Excerpt #1 (on the linguistic quibble re "sublimation"):
  Your remarks about sublimation go to the heart of the problem, and demonstrate the difference between your view and mine. We're dealing, first of all, with an incidence of the linguistic confusion so prevalent nowadays--so many people use the same term but mean something different. You regard sublimation as a term best employed by chemists; Freud means one thing by it, and I have something else again in mind. Maybe some chemist originally conceived of the word sublimatio, I have no idea, but there's nothing esoteric about the word sublimis (or even sublimare): it's classical Latin.  
   There would be no difficulty resolving that particular point. But this time there are real issues at stake behind the linguistic quibble. I agree with your interpretation of the Freudian concept of sublimation. I wasn't trying to defend Freud's notion, but rather the actual concept itself. I feel that it's an important concept where cultural issues are concerned. And this is where we part company. As a physician, you regard sublimation as something volitional, the transference of a drive to an alien sphere of activity.
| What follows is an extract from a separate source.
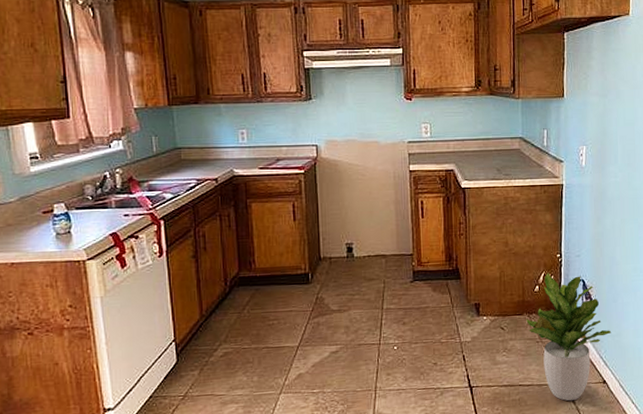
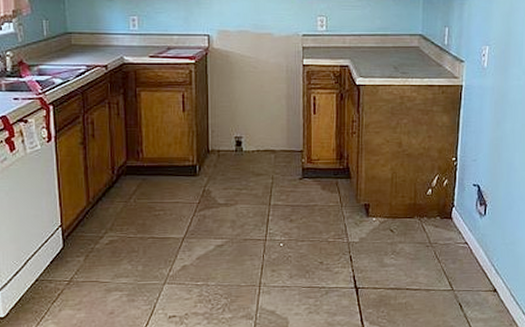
potted plant: present [526,273,612,401] -> none [417,176,505,308]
In the last resort I, too, regard sublimation as a form of "repression," but I only use that lofty term in cases where it's possible to speak of "successful" repression--i.e., the effects of a drive on a sphere that is no doubt alien, but also extremely significant in the cultural sphere, art. 

Excerpt #2 (on the possible dangers--in Hesse's opinion--of psychoanalysis for an artist):
That is why psychoanalysis is such a difficult  and dangerous experience for artists. Those who take it seriously might easily have to refrain from all artistic activity for the rest of their lives. That is fine if the person is just a dilettante, but in the case of a Handel or a Bach, I feel we could do without psychoanalysis if we got Bach in return.

[NB: Though I personally know next to nothing about the psychoanalytic "process," I think Excerpt #2 especially interesting re the fears that Rilke had of psychoanalysis stripping away his ability to create art.]